(Beginning of GIVEN RECORDS)

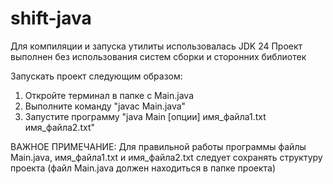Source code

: # shift-java
Для компиляции и запуска утилиты использовалась JDK 24
Проект выполнен без использования систем сборки и сторонних библиотек

Запускать проект следующим образом:
1. Откройте терминал в папке с Main.java  
2. Выполните команду "javac Main.java"
3. Запустите программу "java Main [опции] имя_файла1.txt имя_файла2.txt"

ВАЖНОЕ ПРИМЕЧАНИЕ: Для правильной работы программы файлы Main.java, имя_файла1.txt и имя_файла2.txt следует сохранять структуру проекта (файл Main.java должен находиться в папке проекта)
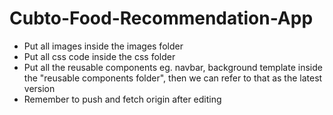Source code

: # Cubto-Food-Recommendation-App

- Put all images inside the images folder
- Put all css code inside the css folder
- Put all the reusable components eg. navbar, background template inside the "reusable components folder", then we can refer to that as the latest version
- Remember to push and fetch origin after editing

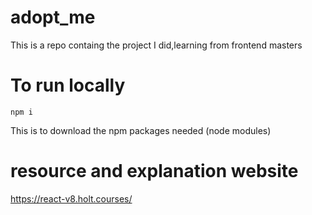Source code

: # adopt_me
This is a repo containg the project I did,learning from frontend masters 
# To run locally 
    npm i
  This is to download the npm packages needed (node modules)

           
# resource and explanation website 
  https://react-v8.holt.courses/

(End of GIVEN RECORDS)

ABOUT THIS TASK:
Each entry needs to be returned verbatim, with its pictures left out.

EXERCISE OUTPUT:
Source code

: # shift-java
Для компиляции и запуска утилиты использовалась JDK 24
Проект выполнен без использования систем сборки и сторонних библиотек

Запускать проект следующим образом:
1. Откройте терминал в папке с Main.java  
2. Выполните команду "javac Main.java"
3. Запустите программу "java Main [опции] имя_файла1.txt имя_файла2.txt"

ВАЖНОЕ ПРИМЕЧАНИЕ: Для правильной работы программы файлы Main.java, имя_файла1.txt и имя_файла2.txt следует сохранять структуру проекта (файл Main.java должен находиться в папке проекта)
Source code

: # Cubto-Food-Recommendation-App

- Put all images inside the images folder
- Put all css code inside the css folder
- Put all the reusable components eg. navbar, background template inside the "reusable components folder", then we can refer to that as the latest version
- Remember to push and fetch origin after editing

Source code

: # adopt_me
This is a repo containg the project I did,learning from frontend masters 
# To run locally 
    npm i
  This is to download the npm packages needed (node modules)

           
# resource and explanation website 
  https://react-v8.holt.courses/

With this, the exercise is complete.